How does antibody concentration affect experimental design with TEK antibodies?

Understanding concentration impacts experimental planning and interpretation:

• Finding concentration information:

  • Check the product datasheet and product vial tube

  • If discrepancies exist between vial and datasheet, refer to the vial concentration

  • Concentration measurement methods vary (Bradford assay vs.
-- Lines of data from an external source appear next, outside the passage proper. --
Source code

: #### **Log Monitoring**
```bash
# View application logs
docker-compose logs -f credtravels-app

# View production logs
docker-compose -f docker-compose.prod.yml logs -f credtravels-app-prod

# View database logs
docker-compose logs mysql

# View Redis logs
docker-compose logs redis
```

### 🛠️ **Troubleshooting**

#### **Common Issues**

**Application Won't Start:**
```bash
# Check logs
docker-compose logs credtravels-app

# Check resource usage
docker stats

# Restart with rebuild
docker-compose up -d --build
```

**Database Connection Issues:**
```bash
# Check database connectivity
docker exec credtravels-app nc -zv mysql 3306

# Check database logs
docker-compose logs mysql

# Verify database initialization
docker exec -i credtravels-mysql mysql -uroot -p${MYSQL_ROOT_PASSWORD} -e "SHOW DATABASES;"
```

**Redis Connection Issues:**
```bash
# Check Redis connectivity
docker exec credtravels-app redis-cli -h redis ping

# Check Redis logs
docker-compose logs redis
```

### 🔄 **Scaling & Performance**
Nanodrop), which may affect reported values

• Concentration ranges for common TEK antibodies:

  • Typical concentration range: 1-1.6 mg/ml

  • Dilution factors must be adjusted based on starting concentration

• Methodological implications:

  • Higher concentration antibodies may require greater dilution

  • When comparing results across different antibody lots or sources, normalize for concentration differences

  • For quantitative applications, consider creating standard curves with known concentrations

• Dilution calculations:

  • For a 1 mg/ml antibody requiring 1:500 dilution:

    • 1 μl antibody + 499 μl buffer = 2 μg/ml working solution

  • Always document both the starting concentration and dilution factor

How can TEK antibodies contribute to understanding vascular diseases and therapeutic development?
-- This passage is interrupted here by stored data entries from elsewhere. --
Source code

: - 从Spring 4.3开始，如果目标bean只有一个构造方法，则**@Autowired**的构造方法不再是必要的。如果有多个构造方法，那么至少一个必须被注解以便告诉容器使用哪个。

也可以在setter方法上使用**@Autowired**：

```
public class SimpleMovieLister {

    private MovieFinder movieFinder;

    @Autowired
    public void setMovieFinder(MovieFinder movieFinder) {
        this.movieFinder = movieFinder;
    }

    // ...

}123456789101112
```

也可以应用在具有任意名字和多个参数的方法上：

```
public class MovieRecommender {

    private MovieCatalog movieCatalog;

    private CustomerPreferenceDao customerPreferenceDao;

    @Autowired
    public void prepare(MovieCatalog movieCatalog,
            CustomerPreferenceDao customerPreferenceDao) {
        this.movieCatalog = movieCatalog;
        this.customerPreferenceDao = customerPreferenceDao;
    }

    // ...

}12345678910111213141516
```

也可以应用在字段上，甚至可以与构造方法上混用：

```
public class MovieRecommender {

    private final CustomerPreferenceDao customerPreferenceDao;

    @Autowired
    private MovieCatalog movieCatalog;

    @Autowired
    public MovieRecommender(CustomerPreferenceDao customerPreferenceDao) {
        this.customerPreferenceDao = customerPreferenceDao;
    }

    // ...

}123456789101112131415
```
TEK/TIE2 research has significant clinical implications:

• Venous malformations:

  • Defects in TEK are associated with inherited venous malformations

  • TEK antibodies enable characterization of mutations and signaling alterations

• Angiogenesis in cancer:

  • TEK detection in thyroid and liver cancer tissues has been demonstrated

  • Antibodies enable study of tumor vasculature and potential therapeutic targeting

• Sepsis research:

  • Identification of specific TEK cleavage sites in experimental sepsis models

  • Potential for therapeutic modulation based on these findings

• Stem cell biology:

  • TEK-expressing hematopoietic stem cells (HSCs) show distinct properties:

    • Quiescent and antiapoptotic

    • Comprise a side population that adheres to osteoblasts in bone marrow niches

  • TEK antibodies facilitate isolation and characterization of these specialized stem cells

• Methodological approaches:

  • Flow cytometry with TEK antibodies for cellular phenotyping

  • Immunoprecipitation to study TEK protein interactions

  • Combined with genetic approaches (CRISPR, siRNA) to validate pathways

What technical considerations should be addressed when developing novel assays with TEK antibodies?

When developing new TEK antibody-based assays:

• Epitope mapping:

  • Different antibodies target distinct regions of TEK:

    • Internal residues

    • C-terminal regions (AA 758-789)

    • Specific phosphorylation sites (Tyr992, Tyr1102, Tyr1108, Ser1119)

  • Epitope accessibility varies by application and sample preparation method

• Multiplexed detection:

  • Combining TEK antibodies with markers for other signaling pathways

  • Requirements for compatible species, isotypes, and fluorophores

  • Validation of antibody performance in multiplexed settings

• Emerging technologies:

  • Single-cell applications require highly specific, sensitive antibodies

  • Mass cytometry (CyTOF) requires metal-conjugated antibodies

  • Spatial biology applications demand antibodies compatible with tissue clearing and 3D imaging

• Validation strategies:

  • Orthogonal validation using multiple antibody clones

  • Correlation with genetic expression data

  • Functional validation through pathway modulation

• Reproducibility considerations:

  • Document all antibody details including catalog number, lot, dilution

  • Standardize protocols with detailed methods sections

  • Consider using research resource identifiers (RRIDs) for antibodies in publications

By addressing these considerations, researchers can develop robust, reproducible assays that advance our understanding of TEK biology and its role in health and disease.